**Using Monte Carlo Simulation in Project Estimates by Mr. Akram Najjar
**

Mr. Akram Najjar was the speaker for the month of July and delivered the lecture on Monte Carlo Simulation “Using Monte Carlo Simulation in Project Estimates”

**Lecture Outline**

Why are single point estimates unreliable and what is the alternative?

What are distributions and how do we extract random samples from them (using Excel)? Two costing examples.

How to setup a Monte Carlo Simulation model in a spreadsheet?

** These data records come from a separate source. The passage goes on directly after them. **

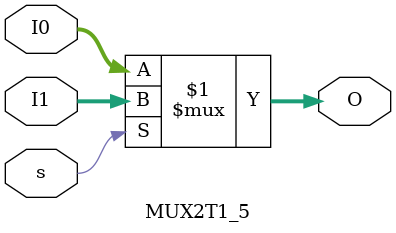
<source format=v>
`timescale 1ns / 1ps


module MUX2T1_5(
    input[4:0]I0,
    input[4:0]I1,
    input s,
    output[4:0]O
    );
    
    assign O = s?I1:I0;
endmodule

</source>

Two PM examples (in detail)

How to statistically analyze the thousands of runs to reach reliable estimates?

**Lecture Objectives**

A Project Manager usually knows how certain parameters (such as duration, resource rates or quantities) behave. However, the PM can almost never define reliable single point estimates for these parameters. The result: many projects fail due to unreliable estimates. The alternative? The PM has to use his/her knowledge of how specific parameters behave statistically. For example, the PM knows that a specific task’s duration is distributed according to the bell shaped curve OR that another is uniformly distributed (flat variation), or triangular, or Beta-PERT, etc. The PM can then use Monte Carlo Simulation (MCS) to arrive at statistically significant and robust results. Monte Carlo Simulation (MCS) is a technique that relies on two processes. Process 1 aims at developing a spreadsheet model that calculates the critical path or the total cost, etc. The calculation is setup in a single row (or Run). This row is then duplicated a large number of times (thousands). Process 2 aims at inserting Excel functions in each of the parameters (durations, costs). In each row (or Run), such functions will provide a sample drawn from a statistical distribution that properly describes the behavior of that parameter. For example, a specific duration follows a Normal (Bell) distribution with an Average A and a Standard Deviation S. The model will then generate for each run and for that duration a different value that conforms with the bell shaped curve as defined (A and S). Each of these thousands of runs will provide the PM with a different “simulation” of the duration or the total cost, etc. By statistically analyzing the thousands of results, the PM can arrive at a robust and reliable estimate. Proprietary Add On’s for Monte Carlo Simulation in Microsoft Project are available. However, it is easy, free and more flexible to use native Microsoft functions to carry out the full simulation. The talk covered all the steps needed for such simulations giving several examples.